The unfinished building’s glass facade tumbled to the ground in a heap of smoke and dust, trapping dozens of people in the rubble, when a 7.7 magnitude earthquake hit central Myanmar, some 800 miles from the Thai capital.
But despite the skyline of the megacity being dotted with cranes, no other construction site reported similar collapses.
Eight bodies have so far been recovered from the ruins of the skyscraper, with an estimated 50 people still missing.
. . .
“Something was wrong, definitely,” Prof Suchatchavee Suwansawas, a civil engineer and politician from the Democrat Party, told The Telegraph.

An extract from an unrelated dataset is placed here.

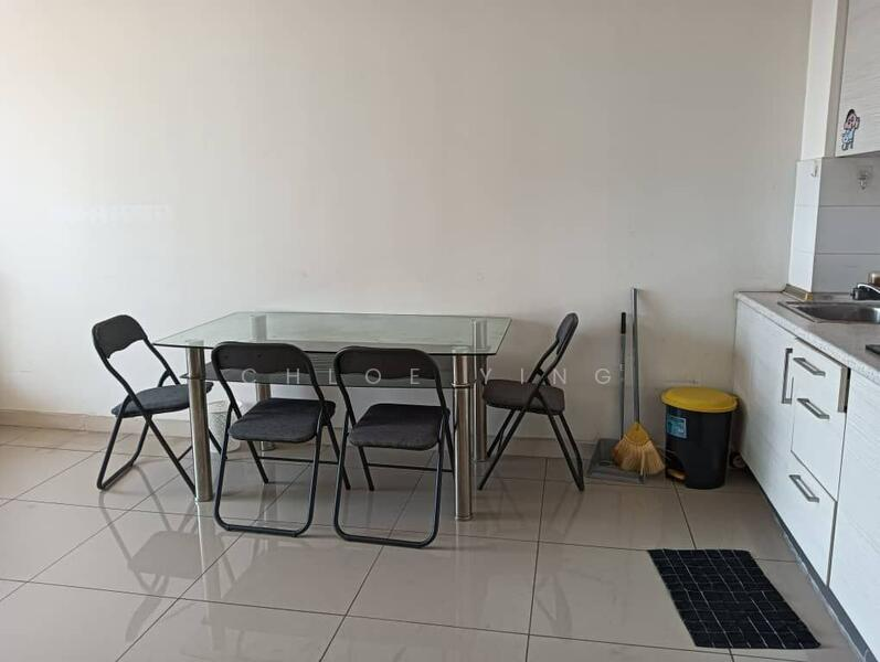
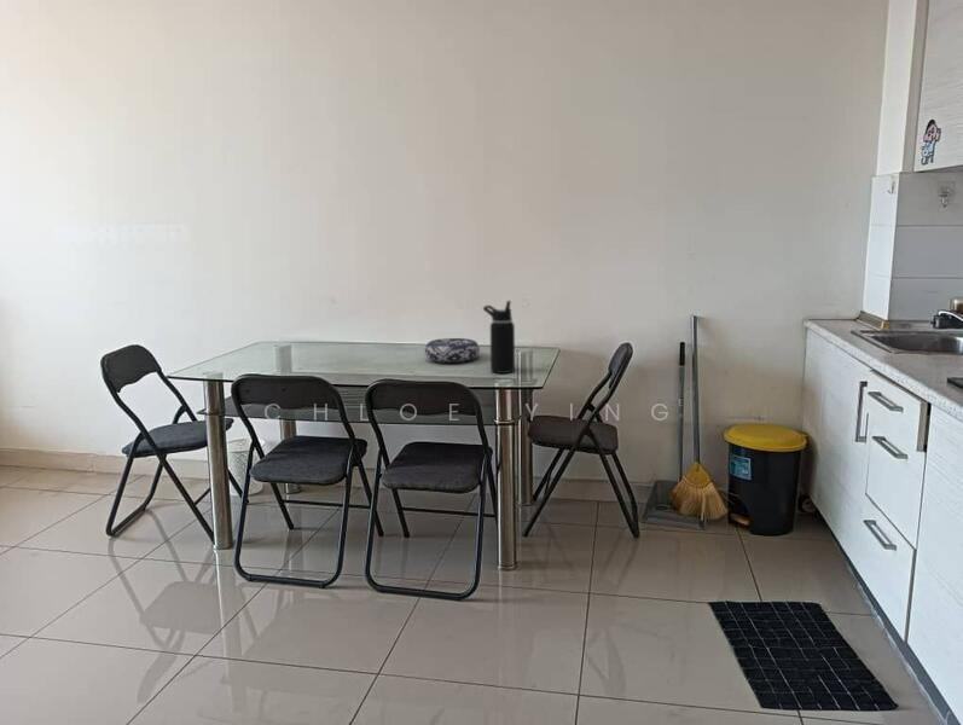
+ decorative bowl [424,337,481,364]
+ water bottle [482,300,516,375]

“You see all other buildings, even high-rise buildings under construction, they’re safe. So either the design was wrong or construction was wrong, but it’s too soon to reach conclusions.”
After visiting the site on Saturday, Anutin Charnvirakul, Thailand’s deputy prime minister, said that the country’s government would launch a rapid investigation to better understand the disaster.
. . .
The collapsed building belonged to the national audit office and had been under construction for three years, at a reported cost of more than two billion Thai baht (about £45 million).

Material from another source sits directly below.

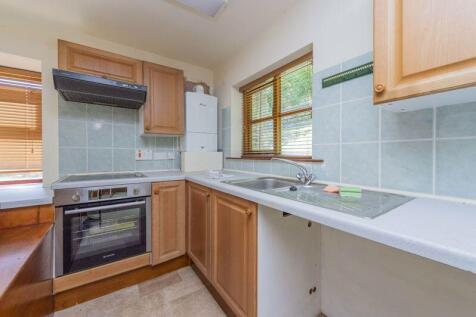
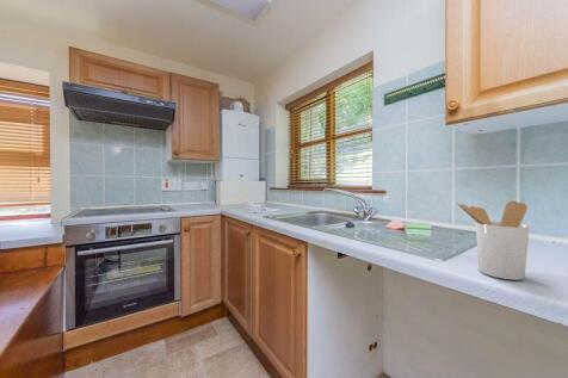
+ utensil holder [455,199,531,281]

(Excerpt) Read more at sg.news.yahoo.com ...
The "democrat party" in Thailand is a small Classical liberalism Liberal conservatism party with 25 seats of the 500 in the lower chamber of the Thai parliament. I would suggest they are in alignment with the ruling People's Party.
"two billion Thai baht (about £45 million)" = $58,785,400 US at current exchange rates.

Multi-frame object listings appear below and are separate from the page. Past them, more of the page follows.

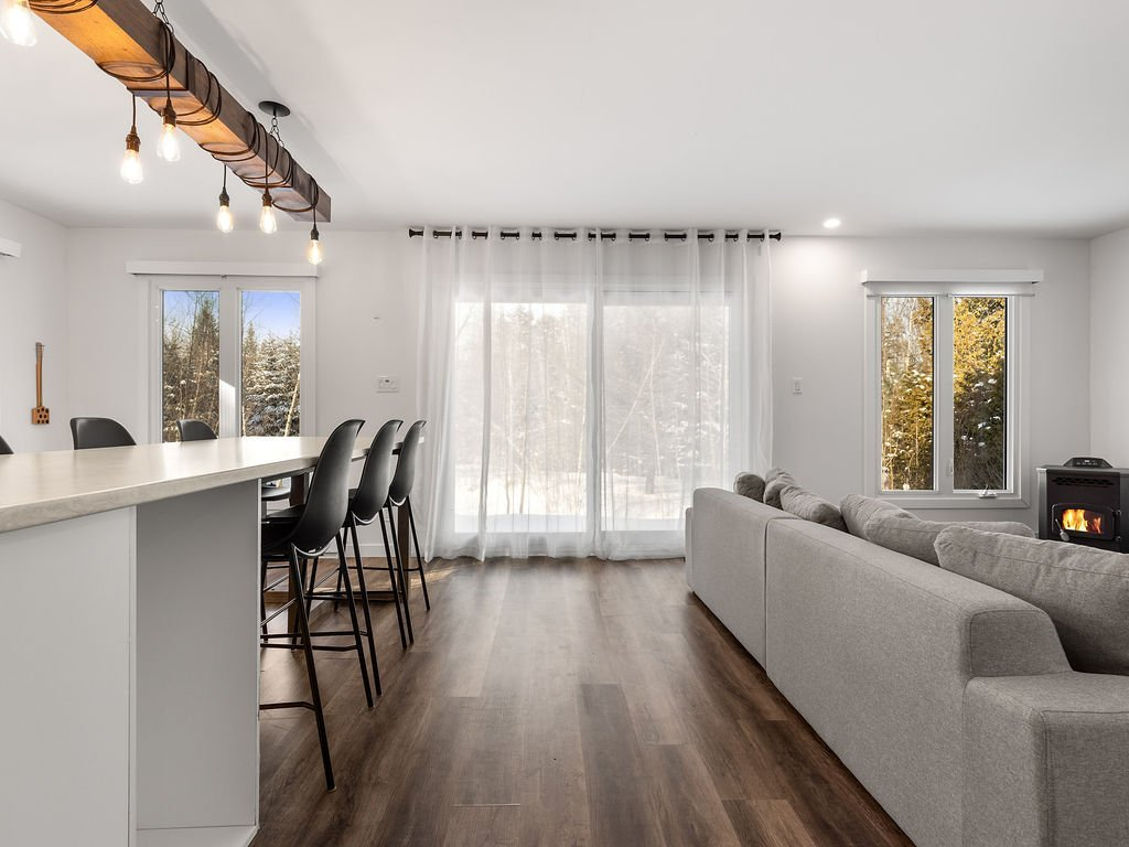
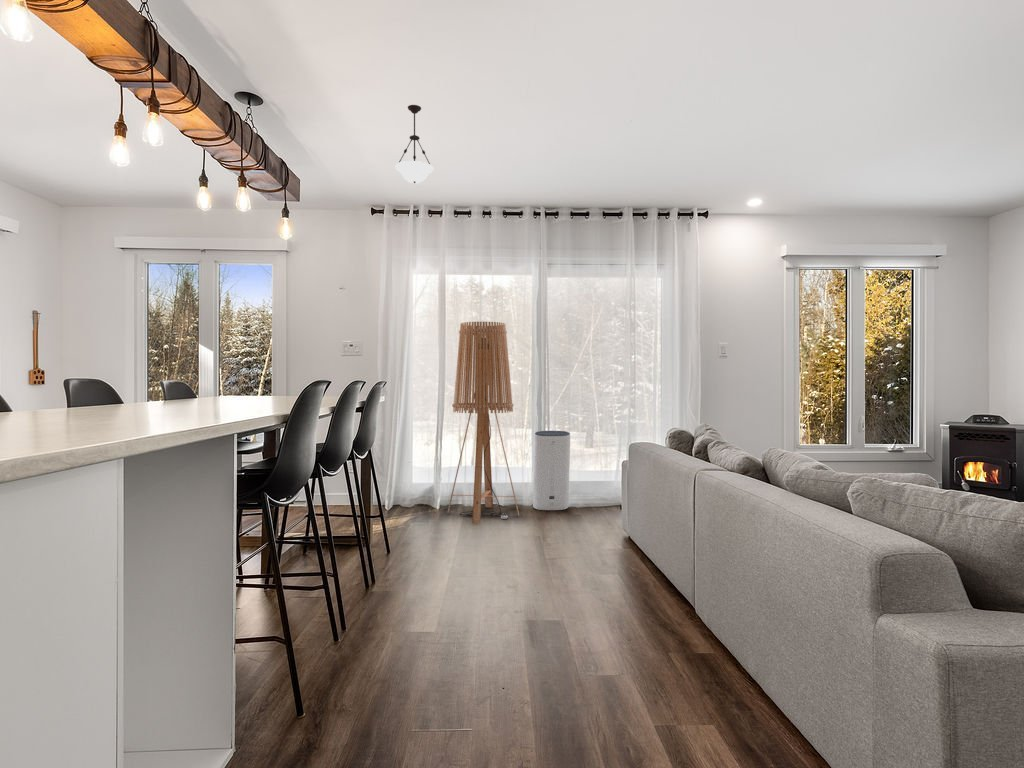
+ pendant light [394,104,434,184]
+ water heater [532,429,571,511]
+ floor lamp [446,321,520,525]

"The collapsed building belonged to the national audit office." So who is going to audit the auditors.
Another Chinese Rice-paper building
“The “democrat party” in Thailand is a small...party with 25 seats of the 500 in the lower chamber of the Thai parliament.”
Thailand likely has NO IDEA just how lucky they are.
Lowest bidder usually means cheaply made. T was obvious that the collapsing building was crap.
Substandard Chinese steel.
Lowest qualified builder. And inspections to keep them honest.
Substandard Chinese-made construction materials have long been a problem. https://www.metalconstructionnews.com/articles/buyer-beware-counterfeit-substandard-inferior/
The whole world will one day know what every Chinese person knows:
If a Chinese company can save .01% by using substandard, dangerous or contaminated materials, they’ll do it without remorse.
The same applies to their ships and aircraft. And it’s why they still cannot field a decent fighter jet engine even after being given the detailed engineering plan AND onsite engineers.
Performs to spec for 40-50hrs, then kaput.
Isn't that interesting.
It was designed by the the famous Chinese Architect and Structural Engineer Some Ting Wong.
The first earthquake I ever experienced happened in Bangkok. Unstable river silt ground. I’d hesitate to a) put up a 33 story anything there (always stayed in single story bungalow style hotels), and b) wouldn’t hire a Chinese firm to build it (or anything else for that matter). We’re not talking Tokyo standard building codes.
That building collapsed just the way a planned implosion would occur - story by story, in pancake fashion. But when buildings are intentionally imploded, they are first substantially weakened. The fact that the building was incomplete is no excuse. You don’t build a hi-rise weak and then come in at the tail end and strengthen it. I wouldn’t put it past some authority invoking that excuse though.
Tofu Dreg construction
Italian-Thai has been in Thailand for decades, and has built all kinds of stuff, including the Skytrain in Bangkok.
On the building that I saw on the news, it appeared to be an entire collapse, not just the glass facade.
That was some serious “pancaking”, right there.
They were describing the building. I think they were just starting to put the glass on the building.
The unfinished building’s glass facade tumbled to the ground in a heap of smoke and dust, trapping dozens of people in the rubble, when a 7.7 magnitude earthquake hit central Myanmar, some 800 miles from the Thai capital.
Going back to look at the sentence in question, it is from a British news organization but has some problems of trying to pack to much into one sentence.